ЗАДАНИЯ:
#1 Объясните, почему, согласно тексту о присуждении Нобелевской премии Раману, было бы дико ожидать «активности» в борьбе за премию от двух московских физиков.
#2 Переименуйте «Раман» в «индийский физик» в той части текста о присуждении Нобелевской премии Раману, которая открывается словами «А дело прежде» и завершается словами «Зигбаном [8] и т. д.». Приведите эту часть с этой заменой.

ИСХОДНЫЙ ДОКУМЕНТ:
_ _ _ _ _
Чего же еще можно было ожидать при таком различии? Но само это различие нелегко понять. Ведь все, представлявшие Рамана, уже знали о «блистательной» работе хотя бы из доклада Ландсберга летом 1928 г. Почему другие наши физики молчали и скромничали в представлении кандидатов (каждый запрашиваемый имеет право назвать несколько работ)?
На первый вопрос ответить просто: нужна была «организаторская работа» среди запрашиваемых комитетом ученых. Увы, мы знаем, что этим интенсивно занимаются некоторые номинанты и теперь. Об этом мне рассказывали и мои западные друзья. Интеллигентнейший (ныне покойный) замечательный итальянский физик Джузеппе Оккиалини сам «выпал» из двух Нобелевских премий, присужденных за работы, в которых он был соавтором. Его резко упрекал за «пассивность» еще один такой же несчастливый участник. Оккиалини рассказывал мне, как «борются» за премию некоторые ученые. Сам он на это был совершенно неспособен по своему характеру и не горевал. И дико было бы ожидать такой «активности» от наших двух московских физиков, с их порядочностью, интеллигентностью, чувством собственного достоинства (разумеется, я ни в коем случае не распространяю рассказанное на всех нобелевских лауреатов, но 10 рекомендаций за Рамана, одна-две за Ландсберга и Мандельштама – слишком уж нелепая, кричащая разница).
А дело прежде всего в том, что Раман не медлил с публикацией своих статей, даже первых трех, в которых совершенно неправильно понимал физическую сущность явления, считая его аналогом комптон-эффекта. Он не мог ждать, пока эти статьи появятся в печати. Так, сообщив о своем наблюдении на заседании Индийского физического общества 16 марта, он на другой же день печатает тысячи экземпляров этого доклада и рассылает их по всему миру. Когда же выходит из печати номер индийского журнала с этим докладом, получает 2000 оттисков и снова посылает их всем сколько-нибудь значительным физикам в разные страны [8]. Он и до этого состоял в переписке с Бором, Резерфордом и другими влиятельными людьми. А 6 декабря 1929 г. он пишет Бору письмо, в котором прямо просит выдвинуть его на Нобелевскую премию [8]. Установлена его связь и с членом Нобелевского комитета Зигбаном [8] и т. д.
Вообще, если Фабелинский опирался на то, чему он сам был свидетель, то авторы важной статьи [8] подробно разбирают западные статьи и открывшиеся через 50-70 лет разнообразные архивные фонды. Они явно видят несправедливость того, что премия присуждена одному Раману. «Он знал, как надо бороться за приоритет», – заключают они.
_ _ _ _ _
[Исходные записи]

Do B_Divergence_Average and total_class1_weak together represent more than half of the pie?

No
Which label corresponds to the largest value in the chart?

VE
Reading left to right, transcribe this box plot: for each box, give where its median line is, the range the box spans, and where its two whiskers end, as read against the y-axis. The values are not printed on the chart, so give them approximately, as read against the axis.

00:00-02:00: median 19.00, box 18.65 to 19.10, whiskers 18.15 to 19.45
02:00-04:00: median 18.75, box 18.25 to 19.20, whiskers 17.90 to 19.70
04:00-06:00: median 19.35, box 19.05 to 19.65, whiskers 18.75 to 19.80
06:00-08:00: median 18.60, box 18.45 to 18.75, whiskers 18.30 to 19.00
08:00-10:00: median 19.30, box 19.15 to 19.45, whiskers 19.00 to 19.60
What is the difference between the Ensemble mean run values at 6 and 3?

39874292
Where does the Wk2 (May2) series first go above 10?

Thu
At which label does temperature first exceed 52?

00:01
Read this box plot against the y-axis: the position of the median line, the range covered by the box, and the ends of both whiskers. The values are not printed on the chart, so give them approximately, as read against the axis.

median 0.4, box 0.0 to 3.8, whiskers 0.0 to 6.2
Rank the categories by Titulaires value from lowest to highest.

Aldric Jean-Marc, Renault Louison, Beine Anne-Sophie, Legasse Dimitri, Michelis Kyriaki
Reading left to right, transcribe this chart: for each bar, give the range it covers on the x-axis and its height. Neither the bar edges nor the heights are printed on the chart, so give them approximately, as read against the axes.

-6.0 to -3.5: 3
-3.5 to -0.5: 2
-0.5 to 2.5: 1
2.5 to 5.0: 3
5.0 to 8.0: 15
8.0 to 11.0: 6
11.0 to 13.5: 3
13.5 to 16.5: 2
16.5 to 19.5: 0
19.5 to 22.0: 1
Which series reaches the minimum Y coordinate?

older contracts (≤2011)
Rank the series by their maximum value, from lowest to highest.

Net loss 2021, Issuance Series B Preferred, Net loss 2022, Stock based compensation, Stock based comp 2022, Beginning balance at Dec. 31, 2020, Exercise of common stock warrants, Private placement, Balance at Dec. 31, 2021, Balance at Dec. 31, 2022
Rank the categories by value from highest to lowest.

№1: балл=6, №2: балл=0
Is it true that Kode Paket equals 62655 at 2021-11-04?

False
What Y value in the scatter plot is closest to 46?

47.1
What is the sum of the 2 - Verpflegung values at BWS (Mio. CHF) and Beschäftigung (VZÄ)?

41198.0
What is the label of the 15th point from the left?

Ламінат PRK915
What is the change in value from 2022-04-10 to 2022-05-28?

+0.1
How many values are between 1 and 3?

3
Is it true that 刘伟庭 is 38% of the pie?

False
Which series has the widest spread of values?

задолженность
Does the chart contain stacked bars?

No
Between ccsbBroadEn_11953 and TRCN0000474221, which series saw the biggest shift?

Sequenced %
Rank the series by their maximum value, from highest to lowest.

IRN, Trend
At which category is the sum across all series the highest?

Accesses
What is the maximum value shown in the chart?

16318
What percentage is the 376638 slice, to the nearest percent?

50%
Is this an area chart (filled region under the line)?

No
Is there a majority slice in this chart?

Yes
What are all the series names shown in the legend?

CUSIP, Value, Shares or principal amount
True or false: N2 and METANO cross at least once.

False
_ _ _ _ _
ОТВЕТЫ НА ЗАДАНИЯ:
#1 Такой «активности» было бы дико ожидать от двух московских физиков из-за их порядочности, интеллигентности и чувства собственного достоинства.

#2
А дело прежде всего в том, что индийский физик не медлил с публикацией своих статей, даже первых трех, в которых совершенно неправильно понимал физическую сущность явления, считая его аналогом комптон-эффекта. Он не мог ждать, пока эти статьи появятся в печати. Так, сообщив о своем наблюдении на заседании Индийского физического общества 16 марта, он на другой же день печатает тысячи экземпляров этого доклада и рассылает их по всему миру. Когда же выходит из печати номер индийского журнала с этим докладом, получает 2000 оттисков и снова посылает их всем сколько-нибудь значительным физикам в разные страны [8]. Он и до этого состоял в переписке с Бором, Резерфордом и другими влиятельными людьми. А 6 декабря 1929 г. он пишет Бору письмо, в котором прямо просит выдвинуть его на Нобелевскую премию [8]. Установлена его связь и с членом Нобелевского комитета Зигбаном [8] и т. д.